Imagine um jovem de 22 anos, fluente em seis idiomas, filho de diplomata, com a vida traçada para os corredores do Itamaraty. Agora, jogue essa imagem fora. Alberto Martins Torres não era de seguir roteiros prontos. Em vez de ternos e tratados, ele escolheu o ronco dos motores e o cheiro de pólvora. Tornou-se um herói improvável, um brasileiro que encarou submarinos nazistas e caças alemães com a mesma determinação que outros reservam para discussões de botequim. Sua história, contada nas páginas da revista Ideias em Destaque (jan/abr 2013), não é só um capítulo da Segunda Guerra Mundial — é um grito de coragem que ecoa até hoje.
Tudo começou em 1941, quando o Brasil ainda tentava entender seu lugar num mundo em chamas. Getúlio Vargas acabara de criar o Ministério da Aeronáutica, unindo as aviações do Exército e da Marinha num esforço para dar ao país dentes afiados contra ameaças externas. A neutralidade era um luxo cada vez mais caro, e Torres, como tantos outros jovens, sentiu o chamado. Abandonou a Faculdade de Filosofia e a Escola Nacional de Direito e embarcou num cargueiro americano rumo a Randolph Field, no Texas. Era dezembro de 1941, cinco dias após Pearl Harbor. A viagem, sem escolta, durou 14 dias de tensão pura. “Só percebi o risco quando cheguei e vi os americanos mobilizados”, confessou ele anos depois. O diplomata em potencial morreu ali; nasceu o piloto.
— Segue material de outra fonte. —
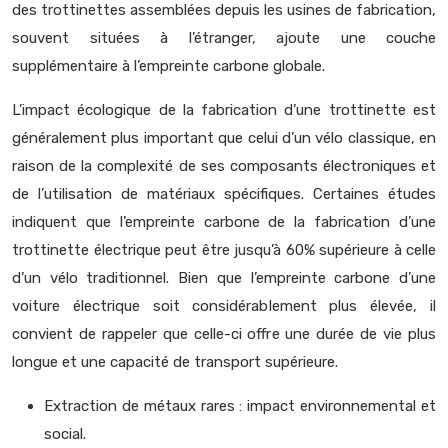
des trottinettes assemblées depuis les usines de fabrication,
souvent situées à l’étranger, ajoute une couche
supplémentaire à l’empreinte carbone globale.
L’impact écologique de la fabrication d’une trottinette est
généralement plus important que celui d’un vélo classique, en
raison de la complexité de ses composants électroniques et
de l’utilisation de matériaux spécifiques. Certaines études
indiquent que l’empreinte carbone de la fabrication d’une
trottinette électrique peut être jusqu’à 60% supérieure à celle
d’un vélo traditionnel. Bien que l’empreinte carbone d’une
voiture électrique soit considérablement plus élevée, il
convient de rappeler que celle-ci offre une durée de vie plus
longue et une capacité de transport supérieure.
Extraction de métaux rares : impact environnemental et
social.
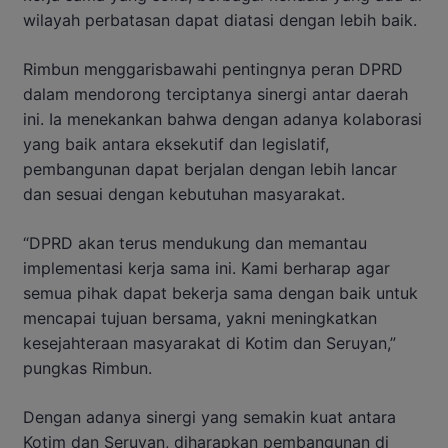
wilayah perbatasan dapat diatasi dengan lebih baik.
Rimbun menggarisbawahi pentingnya peran DPRD
dalam mendorong terciptanya sinergi antar daerah
ini. Ia menekankan bahwa dengan adanya kolaborasi
yang baik antara eksekutif dan legislatif,
pembangunan dapat berjalan dengan lebih lancar
dan sesuai dengan kebutuhan masyarakat.
“DPRD akan terus mendukung dan memantau
implementasi kerja sama ini. Kami berharap agar
semua pihak dapat bekerja sama dengan baik untuk
mencapai tujuan bersama, yakni meningkatkan
kesejahteraan masyarakat di Kotim dan Seruyan,”
pungkas Rimbun.
Dengan adanya sinergi yang semakin kuat antara
Kotim dan Seruyan, diharapkan pembangunan di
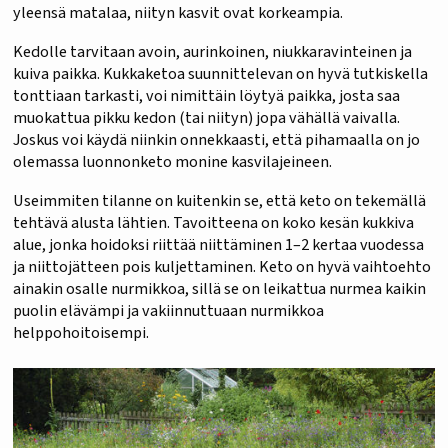
yleensä matalaa, niityn kasvit ovat korkeampia.
Kedolle tarvitaan avoin, aurinkoinen, niukkaravinteinen ja
kuiva paikka. Kukkaketoa suunnittelevan on hyvä tutkiskella
tonttiaan tarkasti, voi nimittäin löytyä paikka, josta saa
muokattua pikku kedon (tai niityn) jopa vähällä vaivalla.
Joskus voi käydä niinkin onnekkaasti, että pihamaalla on jo
olemassa luonnonketo monine kasvilajeineen.
Useimmiten tilanne on kuitenkin se, että keto on tekemällä
tehtävä alusta lähtien. Tavoitteena on koko kesän kukkiva
alue, jonka hoidoksi riittää niittäminen 1–2 kertaa vuodessa
ja niittojätteen pois kuljettaminen. Keto on hyvä vaihtoehto
ainakin osalle nurmikkoa, sillä se on leikattua nurmea kaikin
puolin elävämpi ja vakiinnuttuaan nurmikkoa
helppohoitoisempi.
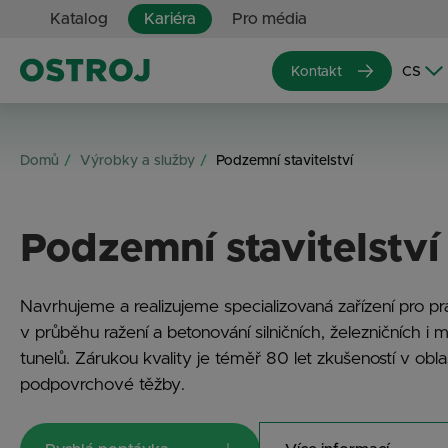
Katalog
Kariéra
Pro média
Kontakt
Domů
Výrobky a služby
Podzemní stavitelství
Podzemní stavitelství
Navrhujeme a realizujeme specializovaná zařízení pro p
v průběhu ražení a betonování silničních, železničních i 
tunelů. Zárukou kvality je téměř 80 let zkušeností v obla
podpovrchové těžby.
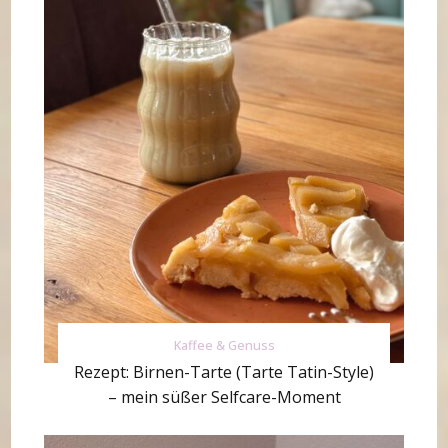
Kaffee & Genuss
Rezept: Birnen-Tarte (Tarte Tatin-Style)
– mein süßer Selfcare-Moment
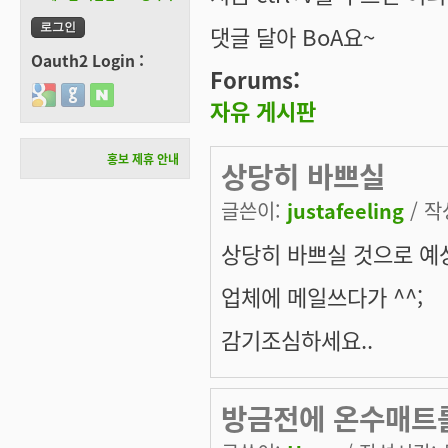
댓글 달아 BoA요~
Oauth2 Login :
Forums:
Login with Google
Login with GitHub
Login with Naver
자유 게시판
홍보 제휴 안내
상당히 바쁘실
글쓴이:
justafeeling
/ 작
상당히 바쁘실 것으로 
업체에 메일쓰다가 ^^;
감기조심하세요..
방금전에 온수매트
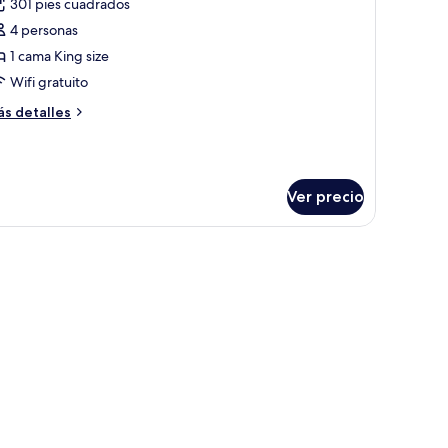
301 pies cuadrados
otos
e
4 personas
uite
1 cama King size
eluxe,
Wifi gratuito
erraza,
ás
s detalles
sta
talles
bre
ite
ar
luxe,
Ver precio
rraza,
sta
ara colgante, vista al mar y una silla junto a la ventana.
ar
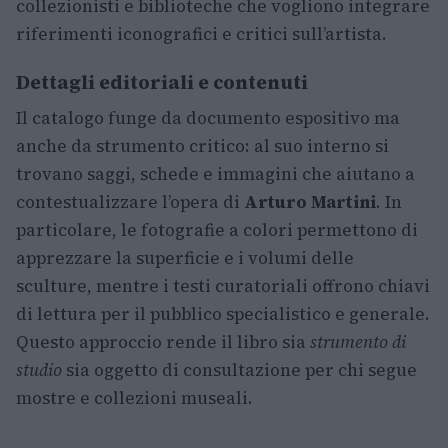
collezionisti e biblioteche che vogliono integrare
riferimenti iconografici e critici sull’artista.
Dettagli editoriali e contenuti
Il catalogo funge da documento espositivo ma
anche da strumento critico: al suo interno si
trovano saggi, schede e immagini che aiutano a
contestualizzare l’opera di
Arturo Martini
. In
particolare, le fotografie a colori permettono di
apprezzare la superficie e i volumi delle
sculture, mentre i testi curatoriali offrono chiavi
di lettura per il pubblico specialistico e generale.
Questo approccio rende il libro sia
strumento di
studio
sia oggetto di consultazione per chi segue
mostre e collezioni museali.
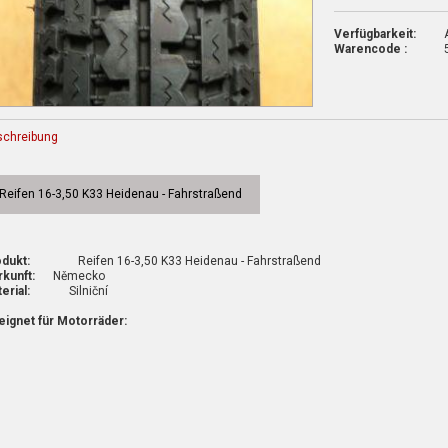
Verfügbarkeit:
Warencode :
schreibung
Reifen 16-3,50 K33 Heidenau - Fahrstraßend
dukt:
Reifen 16-3,50 K33 Heidenau - Fahrstraßend
kunft:
Německo
erial:
Silniční
ignet für Motorräder:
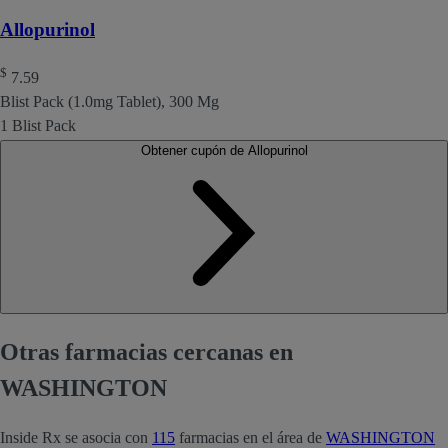
Allopurinol
$
7.59
Blist Pack (1.0mg Tablet), 300 Mg
1 Blist Pack
Obtener cupón de Allopurinol
Otras farmacias cercanas en
WASHINGTON
Inside Rx se asocia con
115
farmacias en el área de
WASHINGTON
Formado em 1942 como Aspirante da Reserva da Força Aérea Brasileira (FAB), Torres voltou ao Rio de Janeiro com um brilho nos olhos e asas no peito. Foi direto para o 1º Grupo de Patrulha, no Aeroporto Santos Dumont, pilotando hidroaviões Catalina PBY-5. Em 31 de julho de 1943, veio o momento que o eternizou. A 87 km do Pão de Açúcar, ele avistou o U-199, um submarino alemão tipo IXD2 — apelidado de “Lobo Cinzento” por sua pintura camuflada e desenho viking na torre. O bicho era uma máquina de destruição: 1.600 toneladas, 44 mil km de autonomia, armado até os dentes com torpedos e canhões. Já havia afundado navios aliados e um barco de pesca brasileiro, o Shangri-lá, matando seus dez tripulantes.
Torres não hesitou. Com metralhadoras .50 cuspindo fogo, ele mergulhou o Catalina em direção ao monstro submerso. Lançou três bombas de profundidade — uma na proa, outra no meio, a terceira na popa. O U-199 explodiu em pedaços, a proa saltando da água antes de afundar. Doze tripulantes alemães sobreviveram, resgatados depois pelo USS Barnegat. “Vi tudo de camarote”, disse o tenente americano Smith, que assistiu ao ataque e até deu uma foto do submarino a Torres como souvenir. O feito rendeu ao brasileiro a Distinguished Flying Cross dos EUA, uma honraria que poucos ostentam.
Mas Torres não parou por aí. Em 1944, trocou o mar da Campanha do Atlântico Sul pelos céus da Itália. No 1º Grupo de Aviação de Caça, pilotando um P-47 Thunderbolt, ele acumulou 100 missões — recorde entre os brasileiros. Atacou linhas de suprimento alemãs, enfrentou antiaéreas e voltou com outra Distinguished Flying Cross, além de medalhas da França e do Brasil. Era o tipo de homem que não media esforço, fosse afundando submarinos ou bombardeando pontes no front europeu.
Após a guerra, voltou ao Brasil, foi promovido a Capitão e aposentado da ativa. Faleceu em 2001, aos 82 anos, e suas cinzas foram lançadas na Baía de Guanabara, num adeus digno de um guerreiro dos ares. Veteranos da FAB, como o Brigadeiro Rui Moreira Lima, o reverenciavam: “Torres era o padrão, o piloto que todos queriam ser”. Sua história não é só sobre vitórias militares; é sobre um brasileiro que, num tempo de incertezas, escolheu voar contra o vento e fazer diferença.
Num mundo onde a Segunda Guerra é muitas vezes vista como um palco distante, Torres nos lembra que o Brasil esteve lá — e não apenas como coadjuvante. Ele enfrentou o Lobo Cinzento e os horrores da guerra com uma bravura que não cabe em livros de história tradicionais. Foi humano, foi real, foi nosso.